I’m sick. I am not deathly ill or anything. Just this viral flu-ey thing that I could probably muddle on with except that I don’t really feel like muddling on. I feel like resting. So I am resting.
It’s scary to do this. I have been thinking about that and several other things amidst the resting.
I am sick, and I want to take care of myself more for emotional reasons than physical reasons. Sickness is very triggering. There are lots of other triggers in my life that I can’t do anything about: there are power tools going all day, the Literary Club has an event coming up that I have been organizing in VP Ma’am’s absence, then VP Ma’am came back all atwitter because she suddenly realized she has money problems due to her husband’s death last year—he left her with a lot of debts and then died, depriving her of his pension, because there is no concept of spousal benefits here after a partner dies. Meanwhile, the interest is compounding.
Her being atwitter makes me stressed, because she randomly attacks me. She might have always randomly attacked me, but anyway I have put it together now. So I am constantly braced for it whenever she makes an appearance. She may randomly attack me now. I have no idea. It would not matter, except that it’s so triggering for me, to have someone feel actual malice for me. She has also asked to borrow a whole bunch of money. Unfortunately she knows I am paying for a college loan with savings I have in the US, and she has no concept of money for me, or that she is asking for an enormous sum. She has promised to pay it back in November, which is just a few months away, because I know financially that I am going to struggle quite a lot next year. I am making a significant sacrifice to come back to Country X in 2018 in hopes that this will help C, because for 12 months it will essentially make me unhireable. VP Ma’am said very lightly, “Oh, your sister is there. You don’t need to worry. You can borrow money from her.” But she has no concept that my sister has two small kids, works part time, just went through a divorce last year which is always expensive (and lost the house in the process), and loaning me money would cause my sister no end of stress. VP Ma’am seems to have no concept that in the West we do not merely transfer our problems to other people, and it is not acceptable for me to help VP Ma’am at the expense of my sister, and that I feel comfortable making a sacrifice for C only if this does not really affect other people too profoundly.
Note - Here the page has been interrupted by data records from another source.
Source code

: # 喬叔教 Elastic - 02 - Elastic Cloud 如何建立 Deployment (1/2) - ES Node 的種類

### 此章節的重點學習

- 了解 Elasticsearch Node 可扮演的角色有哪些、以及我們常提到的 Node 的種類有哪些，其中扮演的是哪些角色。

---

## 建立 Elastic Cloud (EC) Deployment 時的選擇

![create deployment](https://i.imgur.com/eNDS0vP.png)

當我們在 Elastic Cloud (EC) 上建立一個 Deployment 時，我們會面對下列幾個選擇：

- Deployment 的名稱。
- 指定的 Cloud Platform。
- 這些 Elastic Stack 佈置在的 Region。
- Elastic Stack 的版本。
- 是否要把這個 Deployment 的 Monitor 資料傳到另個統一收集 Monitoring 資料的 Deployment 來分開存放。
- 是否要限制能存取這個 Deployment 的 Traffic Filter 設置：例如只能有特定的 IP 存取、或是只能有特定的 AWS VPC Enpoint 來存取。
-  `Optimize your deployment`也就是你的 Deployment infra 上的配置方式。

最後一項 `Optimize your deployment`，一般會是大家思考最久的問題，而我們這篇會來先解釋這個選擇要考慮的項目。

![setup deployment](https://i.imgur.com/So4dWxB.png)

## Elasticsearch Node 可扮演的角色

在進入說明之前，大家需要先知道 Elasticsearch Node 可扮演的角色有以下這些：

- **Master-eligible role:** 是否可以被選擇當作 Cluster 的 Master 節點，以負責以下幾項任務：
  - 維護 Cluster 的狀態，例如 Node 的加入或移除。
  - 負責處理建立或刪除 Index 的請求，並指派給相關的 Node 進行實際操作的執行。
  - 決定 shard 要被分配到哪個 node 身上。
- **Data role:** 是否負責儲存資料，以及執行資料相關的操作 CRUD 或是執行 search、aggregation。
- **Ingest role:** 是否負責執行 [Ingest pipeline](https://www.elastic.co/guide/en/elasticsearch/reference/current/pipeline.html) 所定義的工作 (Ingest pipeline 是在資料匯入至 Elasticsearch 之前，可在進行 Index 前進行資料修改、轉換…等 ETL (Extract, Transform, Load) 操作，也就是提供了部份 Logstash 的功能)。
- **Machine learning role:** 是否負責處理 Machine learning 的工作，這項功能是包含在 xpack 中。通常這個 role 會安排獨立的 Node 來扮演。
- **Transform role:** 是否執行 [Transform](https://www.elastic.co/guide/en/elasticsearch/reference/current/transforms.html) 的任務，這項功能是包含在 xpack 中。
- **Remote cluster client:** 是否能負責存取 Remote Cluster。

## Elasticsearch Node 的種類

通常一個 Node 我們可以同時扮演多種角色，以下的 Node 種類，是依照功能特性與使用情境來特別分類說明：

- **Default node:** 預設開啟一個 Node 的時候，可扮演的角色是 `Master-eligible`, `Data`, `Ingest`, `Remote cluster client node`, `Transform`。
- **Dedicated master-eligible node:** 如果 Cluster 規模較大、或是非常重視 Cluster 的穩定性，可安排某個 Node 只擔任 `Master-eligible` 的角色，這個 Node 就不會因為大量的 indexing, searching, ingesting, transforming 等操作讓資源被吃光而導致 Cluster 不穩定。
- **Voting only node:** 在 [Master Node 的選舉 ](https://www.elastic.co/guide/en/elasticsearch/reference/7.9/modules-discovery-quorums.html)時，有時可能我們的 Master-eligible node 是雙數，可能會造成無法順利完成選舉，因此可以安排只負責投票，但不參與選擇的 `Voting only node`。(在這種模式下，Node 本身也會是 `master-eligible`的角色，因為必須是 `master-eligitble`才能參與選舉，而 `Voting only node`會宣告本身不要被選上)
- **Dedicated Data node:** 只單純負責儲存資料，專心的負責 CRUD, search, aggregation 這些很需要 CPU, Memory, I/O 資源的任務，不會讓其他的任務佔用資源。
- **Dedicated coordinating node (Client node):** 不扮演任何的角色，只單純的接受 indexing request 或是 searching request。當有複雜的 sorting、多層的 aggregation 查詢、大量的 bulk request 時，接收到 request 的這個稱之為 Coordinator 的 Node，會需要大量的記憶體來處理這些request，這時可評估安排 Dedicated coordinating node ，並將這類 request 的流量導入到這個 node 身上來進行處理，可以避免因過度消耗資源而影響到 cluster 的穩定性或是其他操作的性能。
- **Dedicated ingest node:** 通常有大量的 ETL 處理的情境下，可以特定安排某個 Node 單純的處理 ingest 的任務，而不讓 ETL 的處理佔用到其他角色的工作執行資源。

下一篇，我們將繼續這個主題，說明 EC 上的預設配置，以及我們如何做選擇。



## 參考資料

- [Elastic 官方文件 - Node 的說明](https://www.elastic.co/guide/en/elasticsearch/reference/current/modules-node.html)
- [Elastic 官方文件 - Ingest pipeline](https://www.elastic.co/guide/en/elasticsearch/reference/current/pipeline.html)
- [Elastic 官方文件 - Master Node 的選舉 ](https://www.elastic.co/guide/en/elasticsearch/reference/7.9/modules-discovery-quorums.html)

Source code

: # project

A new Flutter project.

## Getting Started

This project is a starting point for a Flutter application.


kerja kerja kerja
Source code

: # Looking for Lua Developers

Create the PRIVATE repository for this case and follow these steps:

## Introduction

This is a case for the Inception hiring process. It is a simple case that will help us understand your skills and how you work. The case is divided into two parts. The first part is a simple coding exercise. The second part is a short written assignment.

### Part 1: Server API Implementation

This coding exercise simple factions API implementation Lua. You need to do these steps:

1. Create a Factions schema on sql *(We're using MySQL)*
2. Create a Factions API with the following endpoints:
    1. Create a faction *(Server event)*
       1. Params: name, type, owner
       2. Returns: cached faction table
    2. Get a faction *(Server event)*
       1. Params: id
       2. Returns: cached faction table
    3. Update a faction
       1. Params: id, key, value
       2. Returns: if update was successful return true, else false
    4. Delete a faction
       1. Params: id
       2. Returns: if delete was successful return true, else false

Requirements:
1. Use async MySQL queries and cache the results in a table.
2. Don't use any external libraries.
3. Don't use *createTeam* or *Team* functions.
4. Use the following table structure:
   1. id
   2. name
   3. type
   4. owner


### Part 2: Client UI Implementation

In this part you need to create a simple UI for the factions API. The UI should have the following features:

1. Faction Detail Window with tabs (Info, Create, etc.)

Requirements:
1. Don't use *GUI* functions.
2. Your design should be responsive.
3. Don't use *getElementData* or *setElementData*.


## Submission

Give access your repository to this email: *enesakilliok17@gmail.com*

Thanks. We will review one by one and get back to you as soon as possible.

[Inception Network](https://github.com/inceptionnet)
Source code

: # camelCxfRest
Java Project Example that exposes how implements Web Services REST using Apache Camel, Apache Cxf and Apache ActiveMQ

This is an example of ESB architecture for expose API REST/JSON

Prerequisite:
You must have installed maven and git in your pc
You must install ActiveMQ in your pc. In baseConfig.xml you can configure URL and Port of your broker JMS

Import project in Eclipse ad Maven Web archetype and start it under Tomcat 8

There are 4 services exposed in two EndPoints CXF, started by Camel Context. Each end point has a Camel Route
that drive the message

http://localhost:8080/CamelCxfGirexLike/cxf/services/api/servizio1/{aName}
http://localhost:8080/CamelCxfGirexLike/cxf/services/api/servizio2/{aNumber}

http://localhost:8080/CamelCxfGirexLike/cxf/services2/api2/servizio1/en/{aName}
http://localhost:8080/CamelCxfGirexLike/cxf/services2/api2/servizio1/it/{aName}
The fact is that actually I have no way to withdraw money from that account. There ought to be a way, but there isn’t. After 3 years, I have completely forgotten the code for my debit card (which is in the US). I am pretty sure it is written down somewhere, but I don’t know where, and no one has been able to find it. I have designated a friend as having Financial Power of Attorney and she has the documents to prove this, as does the bank, but they do not seem to care. I have been through all this because twice now I have had to activate a new debit card and the first time around, it would not work until we finally realized it was linked to a different phone number and all that needed to be done was to call from a different phone.
I did sort of tell her this, and she pressed me. The thing about Country X is that no does not really mean no. It means you need to get all upset and emotional so that I give in. It’s basically an extension of the tantrum, which you see in action here among small kids. The parent says no, the child tantrums, and the parent switches to yes. Meanwhile, Country X parents frequently complain about their kids being badly behaved. Well, why is that? Because no has never meant no, and your child spends a lot of time trying to figure out how to get no to mean yes.
So I am stressed about this, because I will have to tell her clearly no and I half expect a grownup tantrum. It’s nice for me that I do have this ironclad reason that the answer is no, and not just that the amount of stress loaning that amount of money to someone is not worth it, if you feel you can get the money you need in two months anyway.
Anyway, the fact is that I can’t really handle all the triggers at once. The hard part about being sick is that it is a trigger, so I get to try to process the trigger of being sick while feeling less than 100%. Also, they are using power tools again across the street, and so I am not really able to rest. I am able to lie on the couch with that pain in my stomach that I think is a baby screaming, trying to cope with that and be sick, but at least minus all of the other stresses. Not the Literary activity, not my students, not VP Ma’am’s random attacks.